Celebrity Biographies
Naomi Kawase
Lyricism from a woman who looks at her own life and surroundings with delicate sensitivity, which may not be able to appreciate all palates. Naomi Kawase is the best-known Japanese director in the world, and without having reached the age of fifty she has developed a coherent and highly personal filmography, which does not give in to fashion, it can be said without fear that she has reached an amazing maturity.
Naomi Kawase was born in 1969 in Nara, the oldest city in Japan, which was once the capital. Therefore, representative of millennial traditions with which Kawase grew up and which she never abjured, before on the contrary they helped shape her vision of her world, “living in a traditional city makes us truly understand the notion of home” , she assures. This does not mean that she was spared painful family circumstances, since her parents’ marital breakdown would lead her to grow up with her great-aunt in a rural setting.

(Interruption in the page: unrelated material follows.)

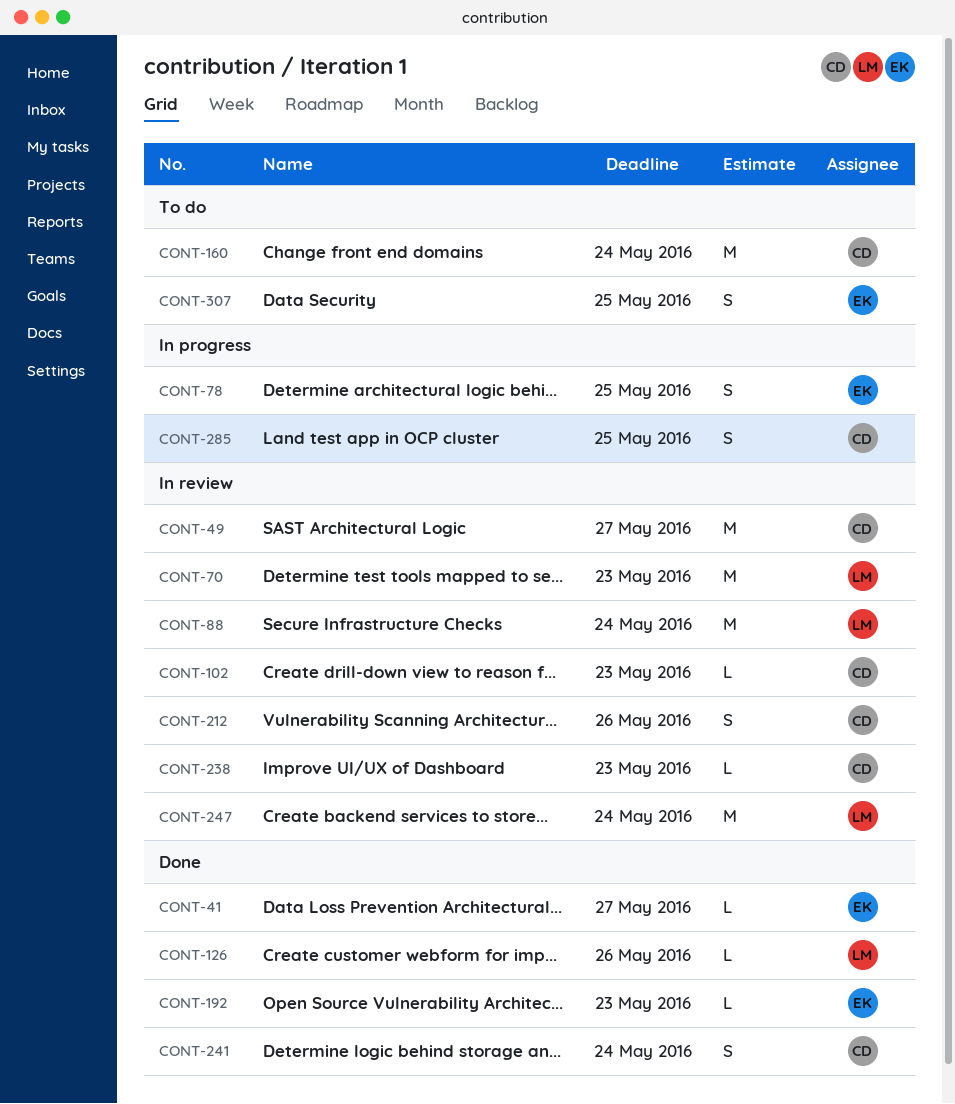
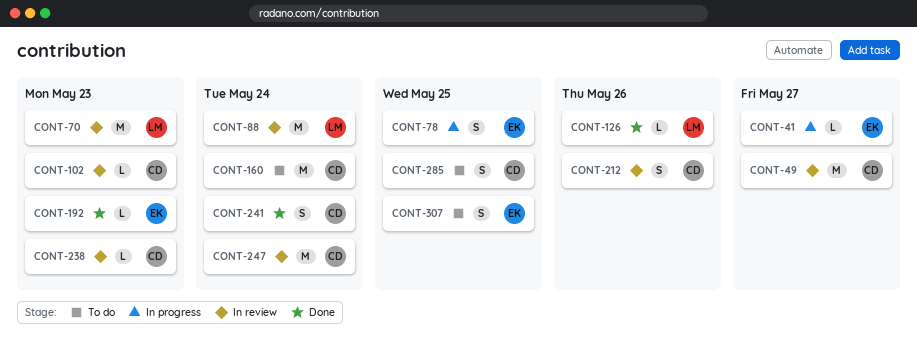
CONT-41, status: Done -> In progress
CONT-247, owner: LM -> CD
CONT-285, status: In progress -> To do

It was an intense relationship in which, with the passing of the years, her senile decline weighed heavily. These and other personal experiences would end up being integrated into the filmography of the future director, who has always drawn from her experience, speaks clearly about what she knows. In the house of what we can call her adoptive mother, she learned a certain spirituality of respect for her ancestors, and also a unique communion with nature. This led her to often imagine what life would have been like for her ancestors, when she would see the family altars in her home, and she likes to imagine a parallel world inhabited by those who have gone before us.
In her youth, Naomi was attracted to photography, and in fact studied this subject at the specialized school in Osaka, learning from the prestigious Shunji Dodo. So that she would take her first professional steps in the photographic field. Years later, the particular vision of the world that can be achieved with a camera would form part of the plot of the film Hacia la luz (2017), with the character of the professional photographer who is going blind, and where the film dedication was also integrated. which would ultimately be Kawase’s main occupation, along with other autobiographical elements, such as the absence of his father. She also the director would launch herself to write novels, and in fact hers two first feature films of hers, Suzaku and HotaruThey are adaptations.
Kawase’s first film works were short, and as has already been announced, based on previous personal baggage. In fact, the first one, shot in 1988, has the significant title I focus on what interests me , and it explored the medium from static photos taken by herself, the way in which they could come to life just like that, by work and cinema art. According to the director, her photographic origins perfectly explain “the particular grammar that my films convey.” Later works drank in the family past, and somehow had a documentary nature. And it is that even the most clearly fictional works have a veristic style, even when magical elements are suggested, which are always integrated into everyday life.
Suzaku , from 1997, was the film that marked a turning point in Kawase’s life. Camera d’Or in Cannes, the Festival turned her into a kind of protégé, her films would come to compete or be part of other sections quite frequently. Her freshness and poetry were undeniable, and at the same time they did not imply an experimental break in secrecy only suitable for unconditional fans. French patrons ensured that a few minority films, but without large budget requirements, could be shot continuously. Kawase would even launch into producing, in a program called NARAtiva, an allusion to the narratives that talented young filmmakers had to make, and that they had to take place in Nara, the director’s hometown.
In her works, Kasawi achieves a kind of spiritual connection with other filmmakers she admires, Victor Erice , Andrei Tarkovsky and the Dardenne brothers , while feeling proud as a member of a family of compatriot filmmakers who were older than her, but who moved in comparable coordinates, she mentions Hirokazu Koreeda , Nobuhiro Suwa , and Shinji Aoyama.
Family stories, in the countryside, in which the joy of love and the pain of mourning are shared, or in which youthful love passion comes into play, would form part of the plots of Shara (2003), El bosque del luto (2007 ), Hanezu (2011) and Still Waters (2014). And in the surprising documentary Genpin (2010), he made a commitment to life and motherhood by talking about natural births, which Dr. Tadashi Yoshimura was in favor of.
Kawase’s films were not typical narrations, since the details of nature always gained importance, which were added to the troubles of human beings, with singular shots, and an intelligent use of sound, with a style that undoubtedly demanded patience. to the viewer; but he who knew how to have it received its reward. And it is that the director compares her films to creatures that she gives birth to one by one, carefully.
In any case, her proverbial parsimony has refined her and her latest works, in addition to being very well put together, captivate by the multiplicity of feelings and emotions that she is capable of capturing. In A Pastry Shop in Tokyo (2015), he perfectly integrates the culinary element that is common in his films, but here it serves to look at the story of sweets, dorayakis, old age and intergenerational relationships with delicacy and wisdom of who knows what he’s talking about. It’s the same thing that happens in Towards the light(2017), a film that aspires precisely to lead the characters and the viewer to a hope that must be insinuated precisely with the motif of light, in a world where forms and memories blur in the blind photographer and in the mother with dementia, and which could also be manipulated and changed in the audio descriptions for the blind of the films.